WHAT NEEDS TO BE DONE » Wherever a line in the records below contains "Second", copy that line.

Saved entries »

• • • •

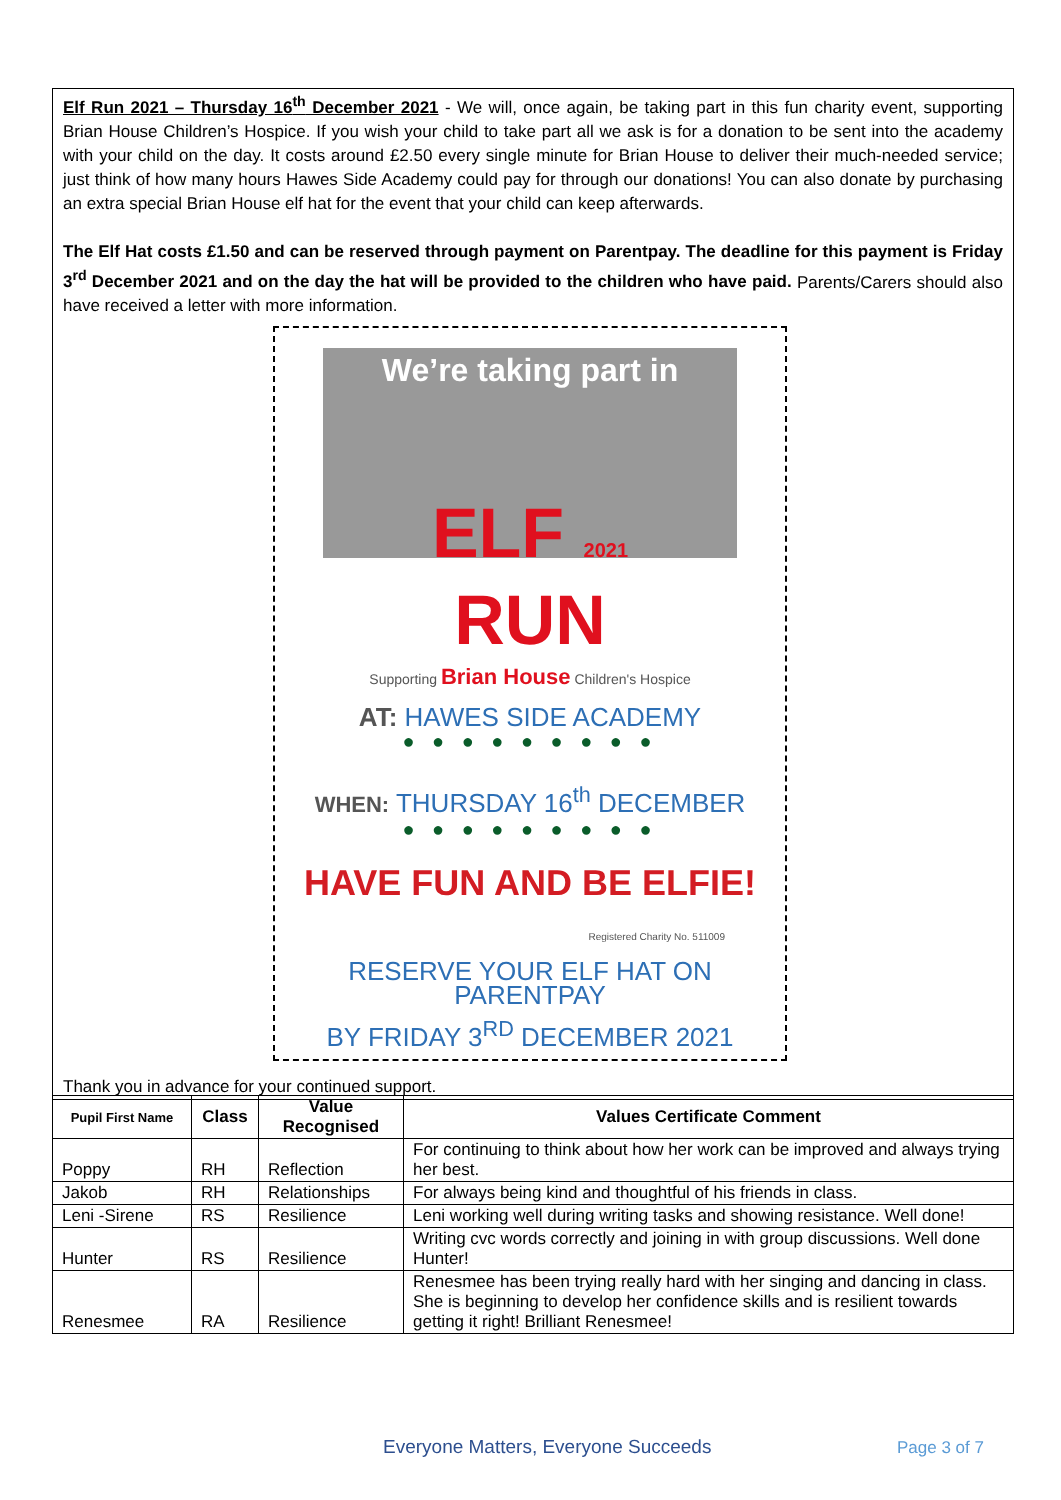Elf Run 2021 – Thursday 16<sup>th</sup> December 2021 - We will, once again, be taking part in this fun charity event, supporting Brian House Children’s Hospice. If you wish your child to take part all we ask is for a donation to be sent into the academy with your child on the day. It costs around £2.50 every single minute for Brian House to deliver their much-needed service; just think of how many hours Hawes Side Academy could pay for through our donations! You can also donate by purchasing an extra special Brian House elf hat for the event that your child can keep afterwards.
The Elf Hat costs £1.50 and can be reserved through payment on Parentpay. The deadline for this payment is Friday 3<sup>rd</sup> December 2021 and on the day the hat will be provided to the children who have paid. Parents/Carers should also have received a letter with more information.
We’re taking part in
ELF 2021
RUN
Supporting Brian House Children's Hospice
AT: HAWES SIDE ACADEMY
● ● ● ● ● ● ● ● ●
WHEN: THURSDAY 16<sup>th</sup> DECEMBER
● ● ● ● ● ● ● ● ●
HAVE FUN AND BE ELFIE!
Registered Charity No. 511009
RESERVE YOUR ELF HAT ON PARENTPAY
BY FRIDAY 3<sup>RD</sup> DECEMBER 2021
Thank you in advance for your continued support.
| Pupil First Name | Class | Value Recognised | Values Certificate Comment |
| --- | --- | --- | --- |
| Poppy | RH | Reflection | For continuing to think about how her work can be improved and always trying her best. |
| Jakob | RH | Relationships | For always being kind and thoughtful of his friends in class. |
| Leni -Sirene | RS | Resilience | Leni working well during writing tasks and showing resistance. Well done! |
| Hunter | RS | Resilience | Writing cvc words correctly and joining in with group discussions. Well done Hunter! |
| Renesmee | RA | Resilience | Renesmee has been trying really hard with her singing and dancing in class. She is beginning to develop her confidence skills and is resilient towards getting it right! Brilliant Renesmee! |
Everyone Matters, Everyone Succeeds
Page 3 of 7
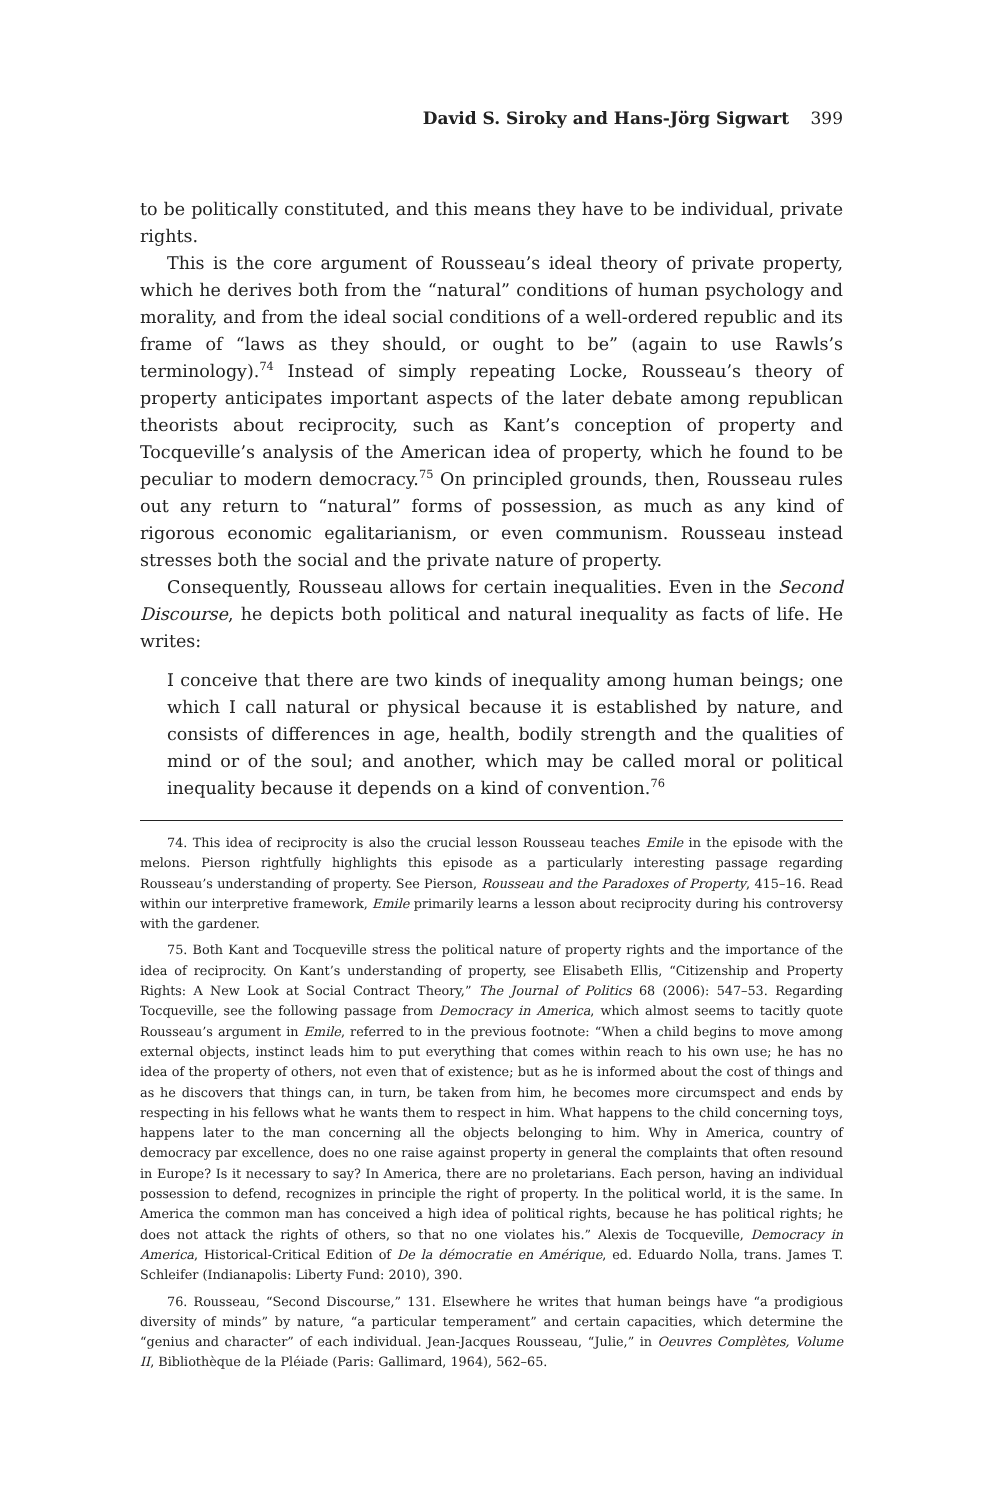David S. Siroky and Hans-Jörg Sigwart 399
to be politically constituted, and this means they have to be individual, private rights.
This is the core argument of Rousseau’s ideal theory of private property, which he derives both from the “natural” conditions of human psychology and morality, and from the ideal social conditions of a well-ordered republic and its frame of “laws as they should, or ought to be” (again to use Rawls’s terminology).<sup>74</sup> Instead of simply repeating Locke, Rousseau’s theory of property anticipates important aspects of the later debate among republican theorists about reciprocity, such as Kant’s conception of property and Tocqueville’s analysis of the American idea of property, which he found to be peculiar to modern democracy.<sup>75</sup> On principled grounds, then, Rousseau rules out any return to “natural” forms of possession, as much as any kind of rigorous economic egalitarianism, or even communism. Rousseau instead stresses both the social and the private nature of property.
Consequently, Rousseau allows for certain inequalities. Even in the Second Discourse, he depicts both political and natural inequality as facts of life. He writes:
I conceive that there are two kinds of inequality among human beings; one which I call natural or physical because it is established by nature, and consists of differences in age, health, bodily strength and the qualities of mind or of the soul; and another, which may be called moral or political inequality because it depends on a kind of convention.<sup>76</sup>
74. This idea of reciprocity is also the crucial lesson Rousseau teaches Emile in the episode with the melons. Pierson rightfully highlights this episode as a particularly interesting passage regarding Rousseau’s understanding of property. See Pierson, Rousseau and the Paradoxes of Property, 415–16. Read within our interpretive framework, Emile primarily learns a lesson about reciprocity during his controversy with the gardener.
75. Both Kant and Tocqueville stress the political nature of property rights and the importance of the idea of reciprocity. On Kant’s understanding of property, see Elisabeth Ellis, “Citizenship and Property Rights: A New Look at Social Contract Theory,” The Journal of Politics 68 (2006): 547–53. Regarding Tocqueville, see the following passage from Democracy in America, which almost seems to tacitly quote Rousseau’s argument in Emile, referred to in the previous footnote: “When a child begins to move among external objects, instinct leads him to put everything that comes within reach to his own use; he has no idea of the property of others, not even that of existence; but as he is informed about the cost of things and as he discovers that things can, in turn, be taken from him, he becomes more circumspect and ends by respecting in his fellows what he wants them to respect in him. What happens to the child concerning toys, happens later to the man concerning all the objects belonging to him. Why in America, country of democracy par excellence, does no one raise against property in general the complaints that often resound in Europe? Is it necessary to say? In America, there are no proletarians. Each person, having an individual possession to defend, recognizes in principle the right of property. In the political world, it is the same. In America the common man has conceived a high idea of political rights, because he has political rights; he does not attack the rights of others, so that no one violates his.” Alexis de Tocqueville, Democracy in America, Historical-Critical Edition of De la démocratie en Amérique, ed. Eduardo Nolla, trans. James T. Schleifer (Indianapolis: Liberty Fund: 2010), 390.
76. Rousseau, “Second Discourse,” 131. Elsewhere he writes that human beings have “a prodigious diversity of minds” by nature, “a particular temperament” and certain capacities, which determine the “genius and character” of each individual. Jean-Jacques Rousseau, “Julie,” in Oeuvres Complètes, Volume II, Bibliothèque de la Pléiade (Paris: Gallimard, 1964), 562–65.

• • • •

RESULT OF THE TASK »
Consequently, Rousseau allows for certain inequalities. Even in the Second Discourse, he depicts both political and natural inequality as facts of life. He writes:
76. Rousseau, “Second Discourse,” 131. Elsewhere he writes that human beings have “a prodigious diversity of minds” by nature, “a particular temperament” and certain capacities, which determine the “genius and character” of each individual. Jean-Jacques Rousseau, “Julie,” in Oeuvres Complètes, Volume II, Bibliothèque de la Pléiade (Paris: Gallimard, 1964), 562–65.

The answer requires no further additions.